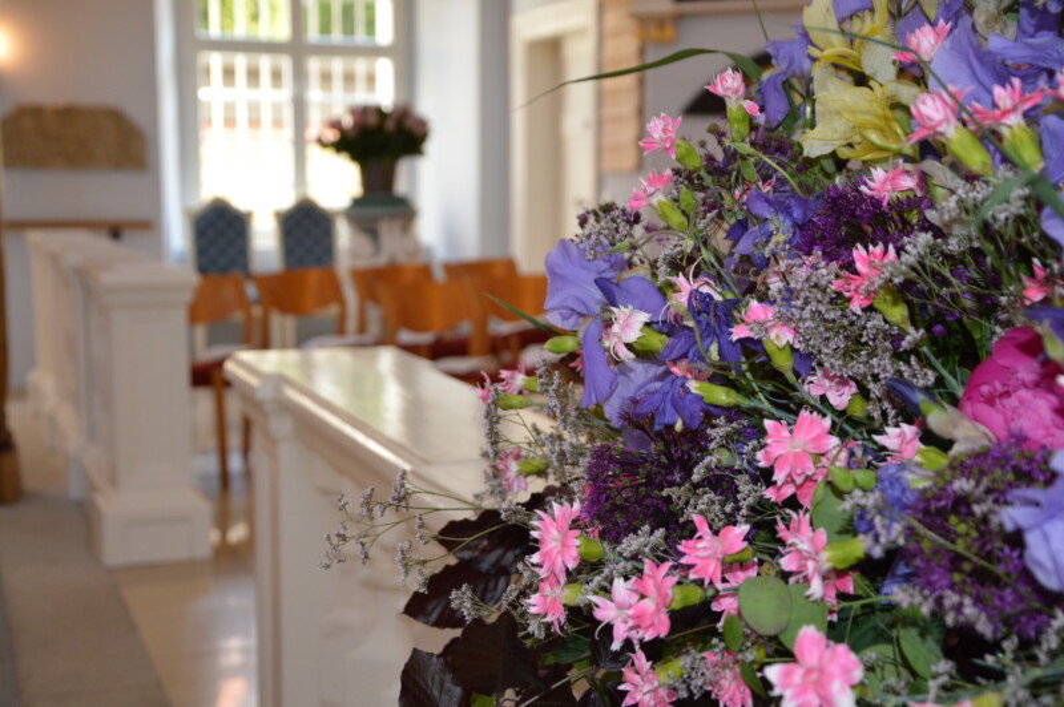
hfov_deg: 35.1
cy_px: 354
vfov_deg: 23.7
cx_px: 532
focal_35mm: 57
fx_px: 1683
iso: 450
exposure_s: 1/60
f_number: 4.5
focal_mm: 38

^^^^^^^^

## What the exercise asks
Copy the entries exactly. No pictures.

## Task result
hfov_deg: 35.1
cy_px: 354
vfov_deg: 23.7
cx_px: 532
focal_35mm: 57
fx_px: 1683
iso: 450
exposure_s: 1/60
f_number: 4.5
focal_mm: 38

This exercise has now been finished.